Конечно, в другой жизни нам помогает все: улицы и деревья, дока, поезда, работа, борьба, удовольствия, искусство, тщеславие и деньги, сады, фонтаны… Даже слова от постоянного употребления теряют свой изначальный смысл. «Все мы смертны». Никто не пугается при этом: ни говорящий, ни слушатели. Но ту же фразу вряд ли решишься произнести в пустыне.
Здесь ничто не застилает взора, мысль упрямо цепляется за следы небытия вокруг – небытия, в котором еще недавно обретали человеческие существа. Инстинктивно начинаешь думать о том, что можешь оставить на память о кратком миге, проведенном тобой на свете… Разве только нагромождения в пустынях, каменные склепы, пирамиды царей или скромные могильные камни, так взволновавшие нас на необитаемом острове. Здесь рождались религии. Все предавались раздумьям в пустыне: Моисей и Иисус, Магомет и Будда.
Но душа взывает и оплакивает не самое себя. Истинная трагедия в том, что, умирая, мы покидаем тех, кого любим. «Крики отчаяния и заламывание рук – нет, я не смогу вынести этого зрелища», – писал Сент-Экзюпери, потерявшись в ливийских песках и думая, что настал последний час.
На долгом пути, приближавшем нас к привычной жизни, я невольно вернулся к мыслям, посетившим меня год назад в широких степях Адрара. Я подумал тогда, что вездесущее присутствие смерти порождает у человека жажду утешения и надежды. Когда сейчас я вновь вышел из узких пределов привычного бытия и освободился от суеты, как советовал Экклезиаст, неизбежность конца встала передо мной, не прикрытая никаким искусственным экраном. Но утешение себе я искал не в будущей жизни, которую воображает душа, а во всемогущей радости любви.
Это любовь матери к ребенку. Любовь мужчины к женщине – непрерывающаяся цепь продолжения жизни.

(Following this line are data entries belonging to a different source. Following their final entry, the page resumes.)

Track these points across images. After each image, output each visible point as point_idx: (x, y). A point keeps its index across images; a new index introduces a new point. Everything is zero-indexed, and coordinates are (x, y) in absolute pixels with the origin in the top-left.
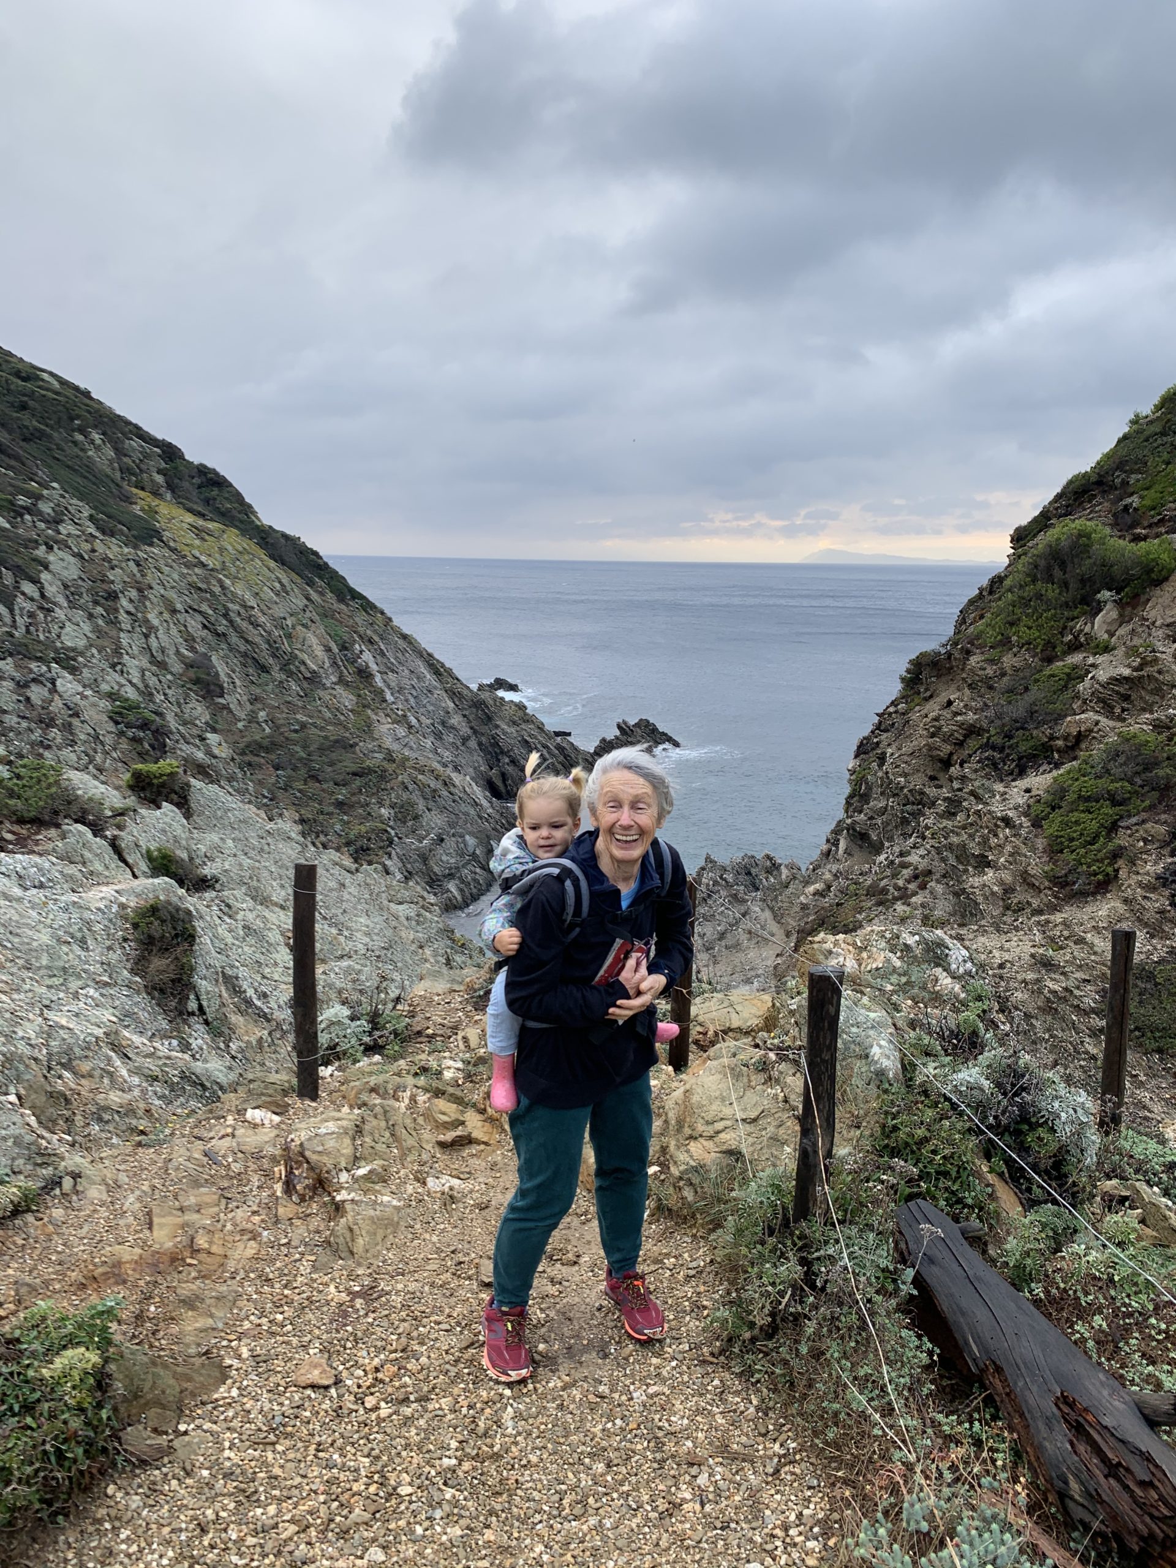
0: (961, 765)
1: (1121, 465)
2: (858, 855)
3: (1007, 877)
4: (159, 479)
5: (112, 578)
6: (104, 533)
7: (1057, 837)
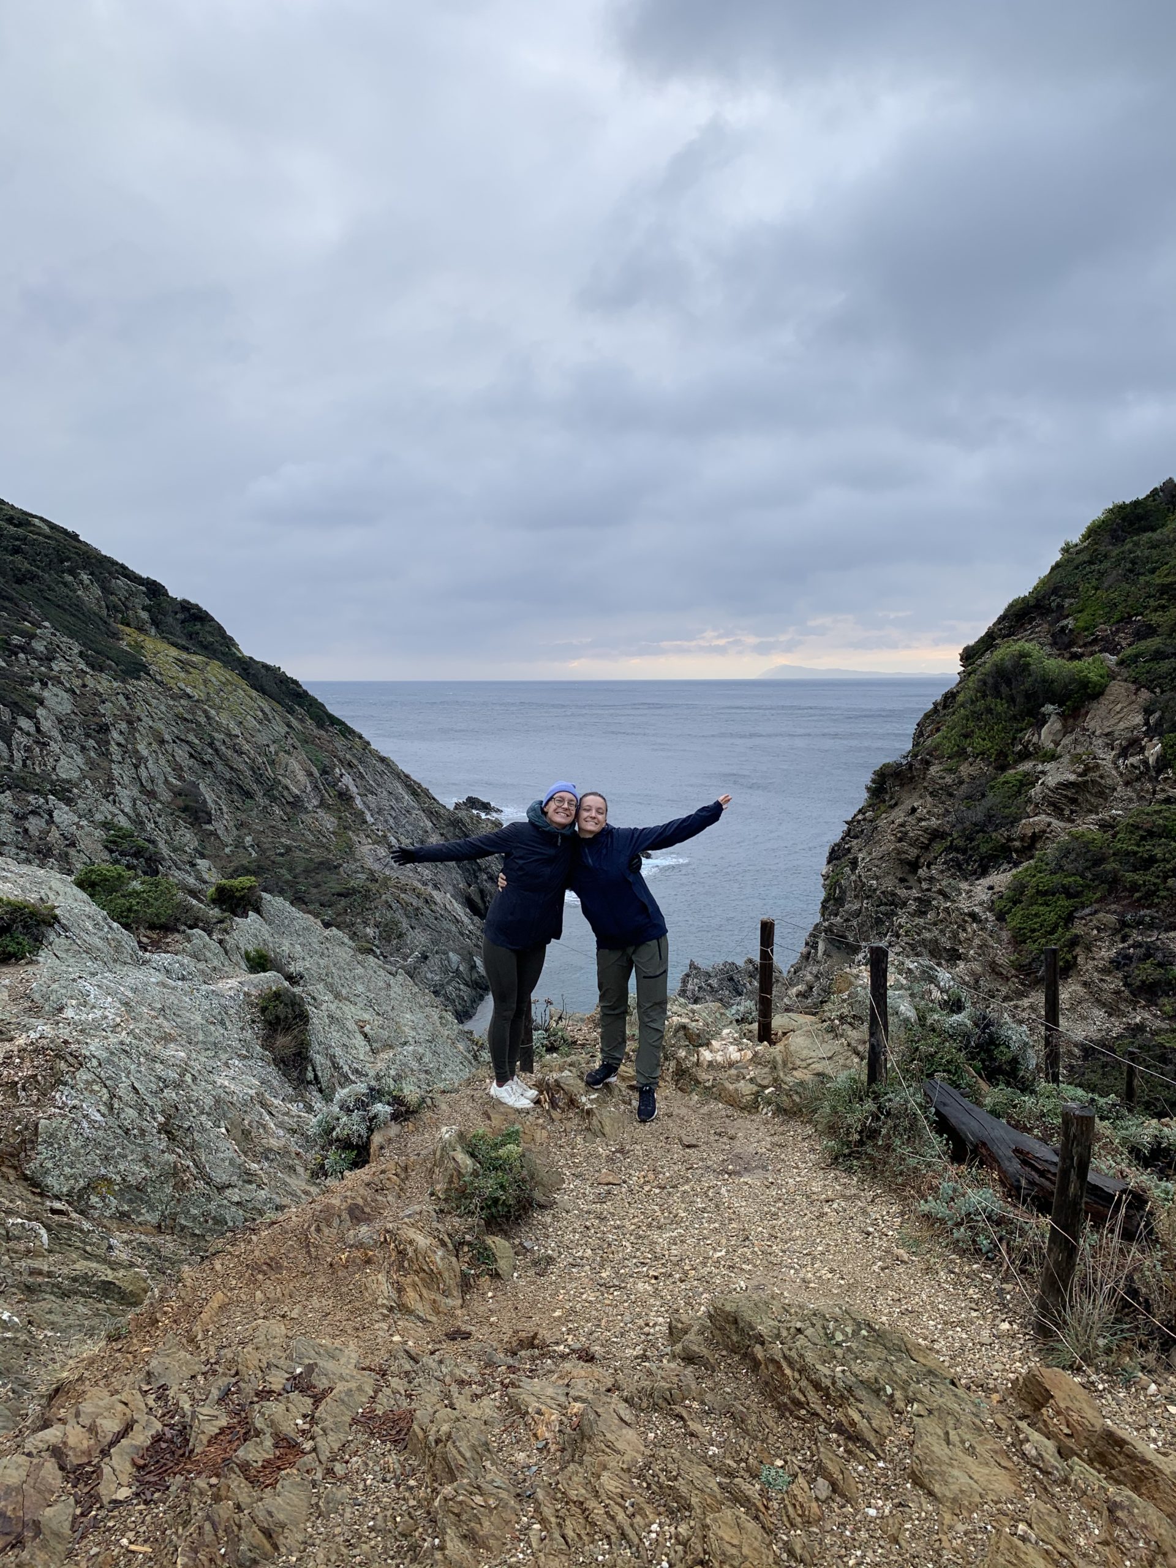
0: (928, 867)
1: (1055, 591)
2: (836, 956)
3: (977, 967)
4: (144, 615)
5: (103, 712)
6: (93, 668)
7: (1020, 929)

Любовь оставшихся жить к тем, кто их породил и довел до взрослости.
Это любовь работников, занимающихся одним делом – созиданием или познанием. Любовь человека к миллионам других людей, которые на всей планете борются и страдают, трудятся и оберегают чудесное творение, которое сообща нам удалось вырвать у минерального мира, – человеческую жизнь.